那张照片就是现在人们看到的顾准晚年唯一一张在照相馆拍的正面照,当初却是专为孩子们拍的。那个年代的北京市居民,每人每月只能领到半斤油票。这点儿油一般人自己都不够吃,很难省下来送给别人。这点点滴滴的小事渗透着他对孩子们多么深的爱啊。
那些日子顾伯伯一直盼望几个子女来看他,为此还专门准备了一套新被褥,幻想哪天孩子来了可以用上。
有一次赵人伟叔叔来八号楼找他,看见他躺在床上,脸色特别难看,赶紧问是否病了?他说不是,是听说大女儿回北京了,想见一面却见不到,心里不好受……
1966年1月,顾伯伯被迫与妻子离婚。离开家时他没带走任何照片,而他自己从幼年时代起拍的照片,都在“文革”初期被孩子毁了。
1972年11月底,陈敏之从上海来北京看他。他向弟弟倾诉了对亡妻和孩子们痛彻心扉的思念之苦。六弟为了排解他的苦闷,拿出自己珍藏多年的顾准全家福照,还从年近九旬的老母亲那里、从三妹陈枫那里,收集到这样一些照片:顾准五个孩子在长沙发上坐成一排的合影、二儿子高梁在内蒙古插队的照片、大儿子小米(顾逸东)与奶奶(顾准母亲)的合影、大女儿稖头抱着她孩子的合影……顾伯伯看到这些照片百感交集,他亲自动手做了一本相册,还在乳白色半透明夹页上处注明这些照片拍摄的大致年份。这个相册对他来说简直是无价之宝,是他与活着或死去的亲人见面的唯一途径,他经常久久地凝视着这些照片……
顾伯伯去世后,遵照他的遗嘱“请六弟选一些纪念物品,代我送给张纯音同志和她的女儿咪咪”。
陈敏之伯伯将这本相册及其他一些遗物留给了我和母亲,一直珍藏至今。
顾伯伯那时每天除了读书、写笔记外,还翻译经济学著作。他在跟巫宝三先生探讨经济学源流时,了解到罗宾逊夫人在西方经济学流派中的地位,于是决定翻译她的《经济论文集》。此书内容相当艰深,译成中文绝非易事。我母亲感到不解,问道:“要想了解罗宾逊夫人的经济思想,读她的书就行了,何必费那么大力气翻译过来?”顾伯伯说:“我希望将来译著能出版,这样可以挣些稿费给孩子们贴补家用。”母亲认为通过搞翻译挣钱不是办法。一是当时还处于“文革”期间,读西方经济学著作都犯禁,根本看不到这类译著出版的希望;二是当时翻译稿酬极低,每千字只有3-10元。母亲开玩笑说:“要想指望搞翻译挣钱,只好喝西北风了。”可顾伯伯却相当执着,认为只要有朝一日译著能出版,对孩子们就“不无小补”。每当我们看到他埋头做翻译,书桌上堆放着厚厚的一叠译稿,都深受感动。这里面包含着多么深的舐犊之情啊……

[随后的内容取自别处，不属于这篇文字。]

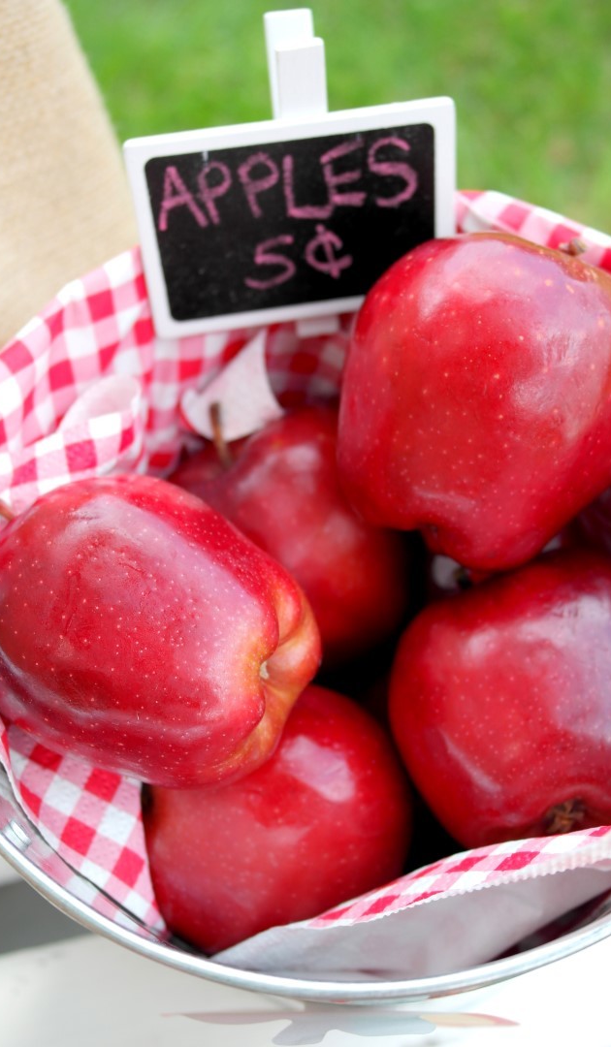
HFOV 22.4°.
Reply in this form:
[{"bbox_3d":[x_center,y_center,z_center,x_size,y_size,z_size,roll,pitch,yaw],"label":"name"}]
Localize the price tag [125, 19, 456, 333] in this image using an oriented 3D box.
[{"bbox_3d":[-0.003,-0.092,0.424,0.088,0.089,0.021,-9,40,-4],"label":"price tag"}]

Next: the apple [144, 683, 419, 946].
[{"bbox_3d":[-0.007,0.077,0.407,0.070,0.070,0.070,-36,40,0],"label":"apple"}]

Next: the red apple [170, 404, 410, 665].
[{"bbox_3d":[-0.006,0.005,0.419,0.070,0.073,0.070,-32,32,0],"label":"red apple"}]

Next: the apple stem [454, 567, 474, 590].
[{"bbox_3d":[0.040,0.014,0.396,0.004,0.004,0.010,-38,59,0],"label":"apple stem"}]

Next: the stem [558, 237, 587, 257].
[{"bbox_3d":[0.066,-0.068,0.381,0.004,0.004,0.009,34,84,0],"label":"stem"}]

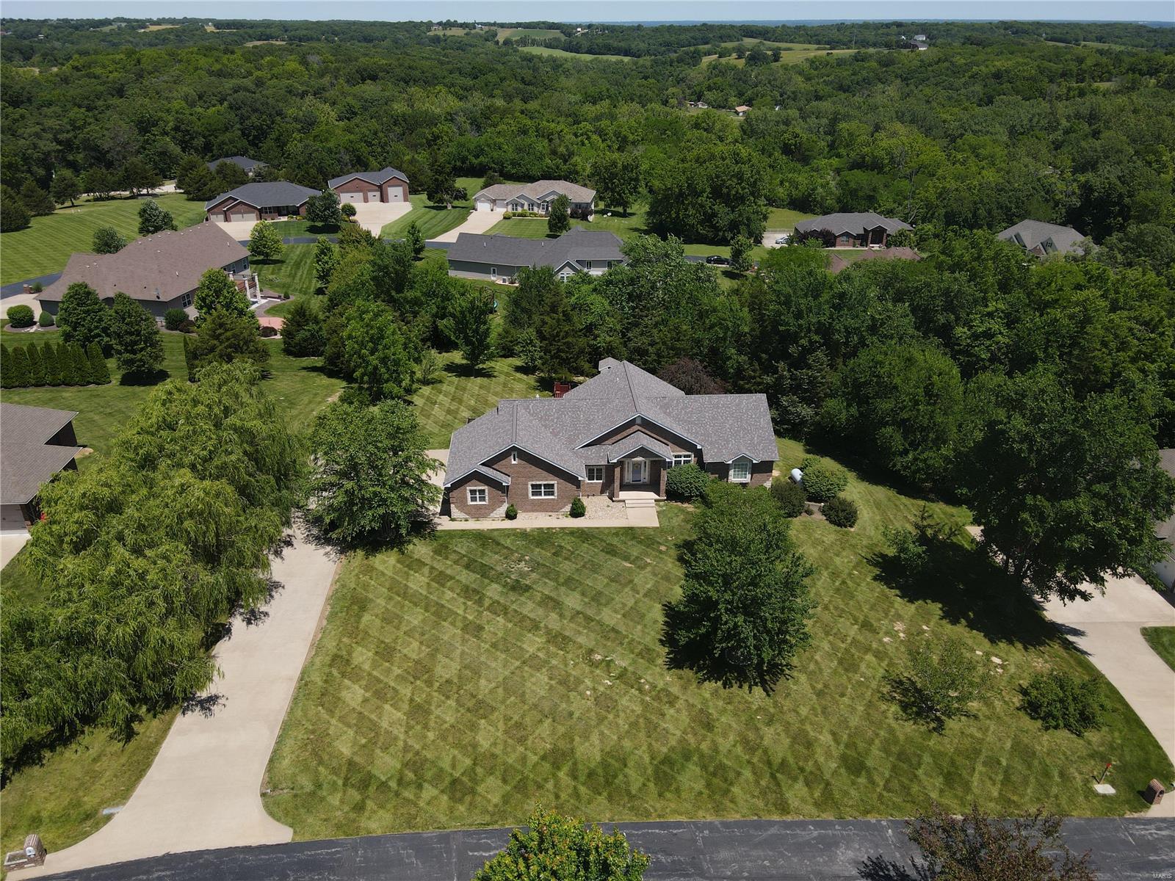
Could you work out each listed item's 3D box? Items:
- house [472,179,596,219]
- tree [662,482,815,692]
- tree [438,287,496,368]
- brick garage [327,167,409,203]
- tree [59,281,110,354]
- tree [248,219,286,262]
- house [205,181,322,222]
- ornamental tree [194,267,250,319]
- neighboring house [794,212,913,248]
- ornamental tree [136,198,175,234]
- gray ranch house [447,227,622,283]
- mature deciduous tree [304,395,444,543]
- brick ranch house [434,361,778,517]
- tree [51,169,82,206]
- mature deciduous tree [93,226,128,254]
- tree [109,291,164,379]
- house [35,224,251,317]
[{"bbox_3d":[-10.770,-52.122,172.880,25.500,6.200,13.500,3,28,5],"label":"house"},{"bbox_3d":[10.100,8.920,52.480,8.800,12.900,8.800,0,27,0],"label":"tree"},{"bbox_3d":[-13.060,-11.864,89.850,5.872,10.200,5.754,0,27,0],"label":"tree"},{"bbox_3d":[-48.070,-55.970,179.240,16.600,5.700,11.500,-8,29,-15],"label":"brick garage"},{"bbox_3d":[-56.661,-13.456,92.184,6.024,9.130,5.904,0,27,0],"label":"tree"},{"bbox_3d":[-51.796,-32.266,131.527,5.928,6.960,5.809,0,27,0],"label":"tree"},{"bbox_3d":[-70.230,-52.980,178.670,23.000,6.800,15.000,-7,28,-13],"label":"house"},{"bbox_3d":[-51.100,-20.310,114.370,7.100,7.900,7.100,0,27,0],"label":"ornamental tree"},{"bbox_3d":[55.643,-46.085,174.705,24.500,6.200,12.500,0,27,0],"label":"neighboring house"},{"bbox_3d":[-85.000,-44.090,161.170,6.800,7.100,6.800,0,27,0],"label":"ornamental tree"},{"bbox_3d":[-7.272,-31.473,134.085,28.000,7.000,14.000,4,28,7],"label":"gray ranch house"},{"bbox_3d":[-17.000,2.650,65.780,10.400,11.800,10.400,0,27,0],"label":"mature deciduous tree"},{"bbox_3d":[2.000,-0.950,77.310,29.000,7.600,18.500,-1,27,-3],"label":"brick ranch house"},{"bbox_3d":[-119.100,-57.640,186.140,6.000,8.200,6.000,0,27,0],"label":"tree"},{"bbox_3d":[-77.631,-32.068,132.287,5.811,5.900,5.695,0,27,0],"label":"mature deciduous tree"},{"bbox_3d":[-53.100,-12.500,96.450,5.400,10.500,5.400,0,27,0],"label":"tree"},{"bbox_3d":[-67.350,-26.890,127.180,20.500,7.800,26.500,2,27,4],"label":"house"}]

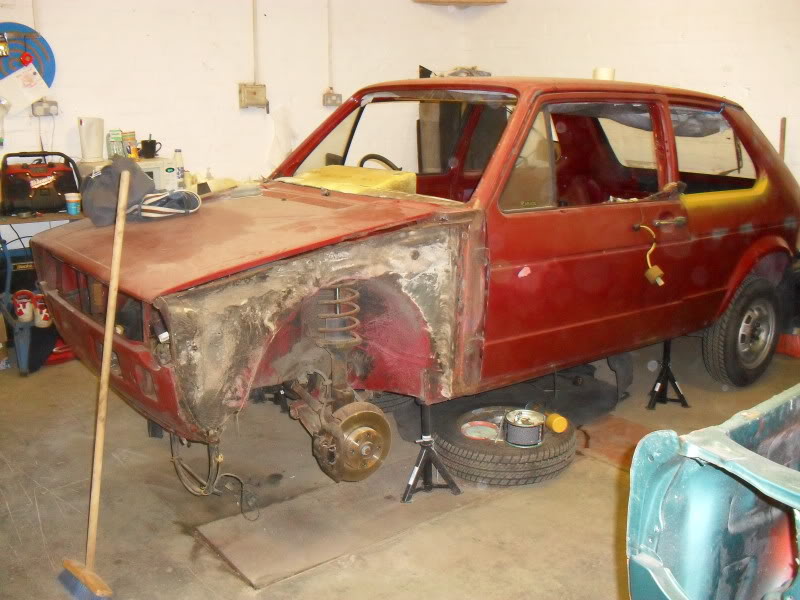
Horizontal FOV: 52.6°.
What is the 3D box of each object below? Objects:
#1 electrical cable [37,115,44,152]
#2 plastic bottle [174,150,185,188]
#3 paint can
[{"bbox_3d":[-2.049,-0.952,4.624,0.030,0.240,0.025,-9,16,-36],"label":"electrical cable"},{"bbox_3d":[-1.320,-0.783,4.843,0.062,0.240,0.062,-9,16,-36],"label":"plastic bottle"},{"bbox_3d":[0.468,0.481,3.056,0.149,0.088,0.149,0,13,0],"label":"paint can"}]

顾伯伯非常爱他的孩子,每当提起孩子,总是很激动。一次,他如数家珍地谈到几个孩子的学习,哪个考取了科大,哪个进了清华,哪个连续多少年被评为三好生……最后,他用上海话自豪地对我们说:“请允许我不谦虚地说一句:我那几个孩子是‘叫花子吃老鸭——只只好’。”

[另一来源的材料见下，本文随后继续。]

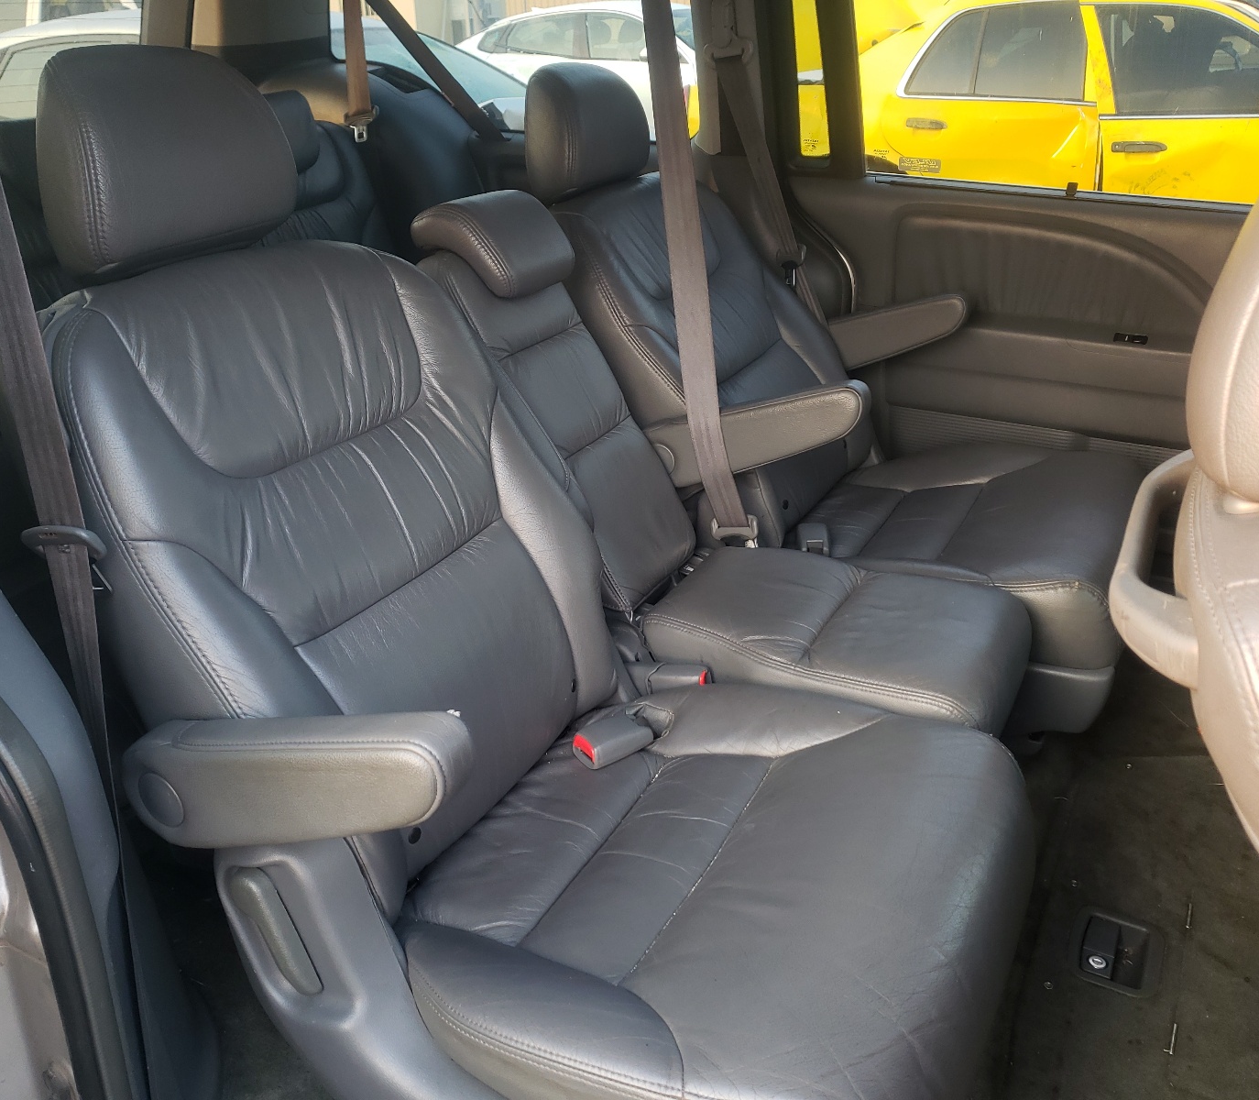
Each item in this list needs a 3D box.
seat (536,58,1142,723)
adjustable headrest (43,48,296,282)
[{"bbox_3d":[0.299,-0.273,1.676,0.982,0.830,0.607,15,30,25],"label":"seat"},{"bbox_3d":[-0.422,-0.359,1.022,0.130,0.197,0.263,19,32,23],"label":"adjustable headrest"}]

顾伯伯有时看到我和母亲非常亲密,对我母亲说:“真羡慕你有这样一个好女儿。你们看上去不像是母女,倒像是姐妹。”母亲说:“我的教育比你成功,因为我从来不对孩子讲假话。自从咪咪懂事后,我把自己对各种事物的真实看法讲给她听。从镇压反革命到公私合营,从‘反右’到‘大跃进’、人民公社、直至‘文化大革命’。我不仅把她当作孩子,还当作好朋友;而你过去只跟夫人讲真心话。在子女面前,两个人却统一口径,一律‘正面教育’。让他们‘听党的话,坚定不移地跟党走’。他们看到你多年来为‘党’所不容,视为异己,怎能接受这个现实?又怎能不背离你而去?恕我直言,你跟几个孩子的关系发展到今天,自己也要负一部分责任。”伯伯听了这番话陷入沉思,竟无言以对……

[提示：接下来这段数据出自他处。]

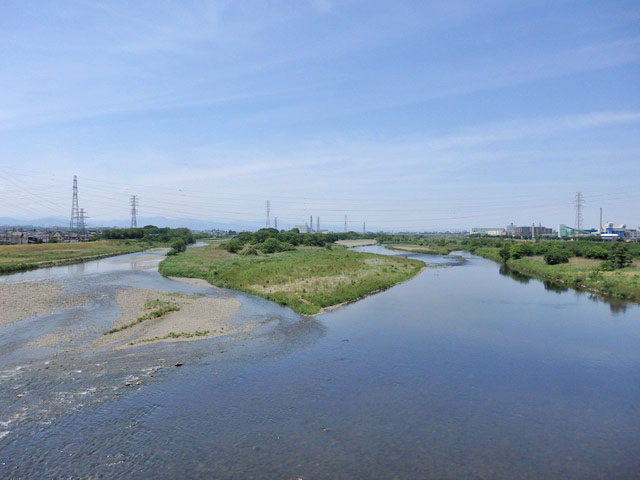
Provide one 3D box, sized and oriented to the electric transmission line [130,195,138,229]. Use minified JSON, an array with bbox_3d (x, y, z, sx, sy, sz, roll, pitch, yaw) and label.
[{"bbox_3d":[-192.640,-28.040,480.000,8.800,38.000,7.000,0,1,0],"label":"electric transmission line"}]

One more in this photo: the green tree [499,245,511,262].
[{"bbox_3d":[71.850,5.260,180.000,4.600,7.000,4.600,0,1,0],"label":"green tree"}]

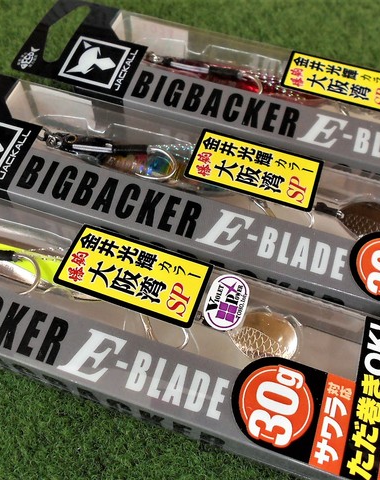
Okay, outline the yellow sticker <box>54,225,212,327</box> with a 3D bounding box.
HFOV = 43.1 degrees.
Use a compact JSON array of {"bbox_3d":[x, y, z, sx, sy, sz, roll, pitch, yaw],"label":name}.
[{"bbox_3d":[-0.015,0.009,0.133,0.040,0.001,0.020,17,62,9],"label":"yellow sticker"}]

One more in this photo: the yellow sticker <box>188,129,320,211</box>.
[{"bbox_3d":[0.020,-0.022,0.150,0.040,0.001,0.020,17,62,9],"label":"yellow sticker"}]

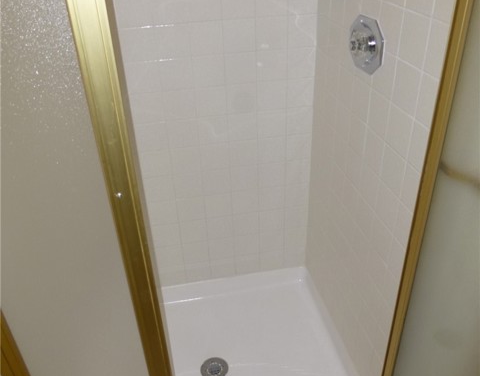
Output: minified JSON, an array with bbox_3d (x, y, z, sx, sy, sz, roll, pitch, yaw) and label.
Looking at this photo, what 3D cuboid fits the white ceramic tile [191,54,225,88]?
[{"bbox_3d":[-0.106,-0.390,1.487,0.107,0.107,0.009,-8,31,-9],"label":"white ceramic tile"}]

现在看来,他当时那样做恐怕有难言之隐。作为多次挨整的人,对子女讲真心话是要冒很大风险的。为了安全起见,只能心里想一套,嘴里说一套。这样的教育,再加上社会上强大的宣传攻势,孩子们对他产生误解就在所难免了。笔者认为,顾准的家庭悲剧是那个时代造成的,他们全家每个人都深受其害,这不能具体怪谁。正如他所说:“是整个时代使然。”